What is needed -> Your answer should consist of each line below that includes the word "this".

Records to use ->
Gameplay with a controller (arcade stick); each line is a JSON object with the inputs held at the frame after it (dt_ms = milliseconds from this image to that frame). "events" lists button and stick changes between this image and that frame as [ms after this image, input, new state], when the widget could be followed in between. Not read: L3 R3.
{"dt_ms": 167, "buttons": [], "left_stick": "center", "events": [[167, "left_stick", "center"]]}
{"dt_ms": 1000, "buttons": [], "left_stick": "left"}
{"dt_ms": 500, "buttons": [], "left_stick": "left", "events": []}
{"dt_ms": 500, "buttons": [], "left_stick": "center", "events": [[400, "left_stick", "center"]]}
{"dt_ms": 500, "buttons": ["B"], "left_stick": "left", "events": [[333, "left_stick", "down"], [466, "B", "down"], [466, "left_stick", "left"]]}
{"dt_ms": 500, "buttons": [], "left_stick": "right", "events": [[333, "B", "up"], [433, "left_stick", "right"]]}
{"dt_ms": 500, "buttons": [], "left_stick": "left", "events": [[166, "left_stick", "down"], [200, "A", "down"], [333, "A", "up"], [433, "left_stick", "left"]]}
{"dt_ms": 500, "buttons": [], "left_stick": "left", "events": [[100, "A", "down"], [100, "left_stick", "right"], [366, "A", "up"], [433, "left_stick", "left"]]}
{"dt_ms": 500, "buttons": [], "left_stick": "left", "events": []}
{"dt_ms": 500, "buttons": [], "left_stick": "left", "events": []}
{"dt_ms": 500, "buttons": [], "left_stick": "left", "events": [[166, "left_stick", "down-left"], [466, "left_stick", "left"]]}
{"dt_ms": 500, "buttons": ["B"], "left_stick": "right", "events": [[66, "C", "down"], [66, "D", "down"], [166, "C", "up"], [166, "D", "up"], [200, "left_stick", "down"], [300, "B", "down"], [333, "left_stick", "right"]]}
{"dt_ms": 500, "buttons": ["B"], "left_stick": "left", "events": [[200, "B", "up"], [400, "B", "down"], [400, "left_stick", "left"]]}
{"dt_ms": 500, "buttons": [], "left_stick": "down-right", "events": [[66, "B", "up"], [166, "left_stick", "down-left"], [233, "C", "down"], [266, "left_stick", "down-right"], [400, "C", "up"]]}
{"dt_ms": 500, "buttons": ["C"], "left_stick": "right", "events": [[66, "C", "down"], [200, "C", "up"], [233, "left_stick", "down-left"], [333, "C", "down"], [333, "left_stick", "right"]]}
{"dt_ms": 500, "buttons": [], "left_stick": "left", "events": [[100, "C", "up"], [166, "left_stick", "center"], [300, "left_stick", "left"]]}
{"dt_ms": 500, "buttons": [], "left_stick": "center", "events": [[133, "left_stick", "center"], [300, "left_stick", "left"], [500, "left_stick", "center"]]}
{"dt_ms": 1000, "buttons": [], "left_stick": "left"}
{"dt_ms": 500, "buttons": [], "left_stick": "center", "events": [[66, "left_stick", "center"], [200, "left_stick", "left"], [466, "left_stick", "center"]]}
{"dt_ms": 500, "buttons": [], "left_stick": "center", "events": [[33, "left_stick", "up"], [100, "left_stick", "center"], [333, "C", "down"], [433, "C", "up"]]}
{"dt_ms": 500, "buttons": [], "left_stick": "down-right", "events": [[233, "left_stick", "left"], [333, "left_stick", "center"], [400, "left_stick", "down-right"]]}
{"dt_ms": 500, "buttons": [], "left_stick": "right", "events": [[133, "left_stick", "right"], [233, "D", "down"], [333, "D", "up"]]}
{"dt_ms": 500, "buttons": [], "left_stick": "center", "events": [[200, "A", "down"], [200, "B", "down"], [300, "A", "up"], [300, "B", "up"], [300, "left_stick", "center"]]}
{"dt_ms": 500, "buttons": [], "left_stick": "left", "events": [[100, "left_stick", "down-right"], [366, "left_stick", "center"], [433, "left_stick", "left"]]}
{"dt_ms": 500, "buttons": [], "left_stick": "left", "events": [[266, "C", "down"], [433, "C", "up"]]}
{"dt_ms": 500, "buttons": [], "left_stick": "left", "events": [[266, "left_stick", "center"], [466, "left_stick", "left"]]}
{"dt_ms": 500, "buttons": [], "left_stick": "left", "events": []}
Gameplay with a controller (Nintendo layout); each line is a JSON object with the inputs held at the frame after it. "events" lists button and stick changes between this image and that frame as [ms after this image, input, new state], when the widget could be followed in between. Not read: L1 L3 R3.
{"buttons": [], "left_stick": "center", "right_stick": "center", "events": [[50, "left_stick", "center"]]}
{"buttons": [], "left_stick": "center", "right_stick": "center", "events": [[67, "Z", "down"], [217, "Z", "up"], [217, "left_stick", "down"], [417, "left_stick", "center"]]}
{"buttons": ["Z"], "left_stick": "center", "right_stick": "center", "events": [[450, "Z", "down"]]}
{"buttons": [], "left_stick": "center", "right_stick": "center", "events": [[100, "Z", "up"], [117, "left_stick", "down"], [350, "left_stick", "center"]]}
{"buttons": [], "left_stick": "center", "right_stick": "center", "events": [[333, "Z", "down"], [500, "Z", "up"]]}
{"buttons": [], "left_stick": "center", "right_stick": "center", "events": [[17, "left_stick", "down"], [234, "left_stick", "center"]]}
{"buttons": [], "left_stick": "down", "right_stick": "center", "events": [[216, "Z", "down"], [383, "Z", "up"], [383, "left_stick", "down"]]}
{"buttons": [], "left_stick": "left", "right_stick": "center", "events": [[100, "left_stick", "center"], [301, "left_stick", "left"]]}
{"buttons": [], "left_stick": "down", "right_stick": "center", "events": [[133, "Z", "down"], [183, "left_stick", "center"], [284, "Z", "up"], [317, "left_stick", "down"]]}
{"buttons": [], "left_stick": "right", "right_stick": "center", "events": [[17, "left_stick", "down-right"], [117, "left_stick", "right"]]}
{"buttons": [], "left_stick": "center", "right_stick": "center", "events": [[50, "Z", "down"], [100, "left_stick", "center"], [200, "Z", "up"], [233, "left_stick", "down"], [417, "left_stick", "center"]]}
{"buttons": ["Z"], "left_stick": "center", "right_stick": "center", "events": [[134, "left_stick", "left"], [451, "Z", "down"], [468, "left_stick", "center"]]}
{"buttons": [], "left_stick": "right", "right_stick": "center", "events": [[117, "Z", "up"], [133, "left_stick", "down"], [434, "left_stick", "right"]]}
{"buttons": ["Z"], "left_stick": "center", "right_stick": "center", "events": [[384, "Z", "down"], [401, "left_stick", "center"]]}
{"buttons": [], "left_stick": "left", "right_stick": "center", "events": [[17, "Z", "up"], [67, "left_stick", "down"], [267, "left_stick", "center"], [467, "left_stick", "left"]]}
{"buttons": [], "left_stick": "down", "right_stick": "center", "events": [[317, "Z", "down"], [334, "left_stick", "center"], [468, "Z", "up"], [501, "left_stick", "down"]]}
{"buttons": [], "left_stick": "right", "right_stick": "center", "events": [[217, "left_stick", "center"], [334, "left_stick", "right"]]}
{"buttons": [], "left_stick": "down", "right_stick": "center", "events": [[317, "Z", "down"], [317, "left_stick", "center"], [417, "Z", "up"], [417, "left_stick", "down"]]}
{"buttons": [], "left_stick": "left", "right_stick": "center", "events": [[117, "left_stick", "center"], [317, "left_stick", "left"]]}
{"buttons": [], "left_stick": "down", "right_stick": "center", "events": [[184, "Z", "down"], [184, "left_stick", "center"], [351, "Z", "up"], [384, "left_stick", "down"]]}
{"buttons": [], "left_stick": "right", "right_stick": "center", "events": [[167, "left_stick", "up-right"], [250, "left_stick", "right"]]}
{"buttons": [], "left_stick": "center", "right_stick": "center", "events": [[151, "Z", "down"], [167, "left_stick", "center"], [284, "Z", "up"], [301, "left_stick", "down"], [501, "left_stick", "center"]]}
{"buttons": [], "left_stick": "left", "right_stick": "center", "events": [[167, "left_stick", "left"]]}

Expected answer ->
Gameplay with a controller (arcade stick); each line is a JSON object with the inputs held at the frame after it (dt_ms = milliseconds from this image to that frame). "events" lists button and stick changes between this image and that frame as [ms after this image, input, new state], when the widget could be followed in between. Not read: L3 R3.
Gameplay with a controller (Nintendo layout); each line is a JSON object with the inputs held at the frame after it. "events" lists button and stick changes between this image and that frame as [ms after this image, input, new state], when the widget could be followed in between. Not read: L1 L3 R3.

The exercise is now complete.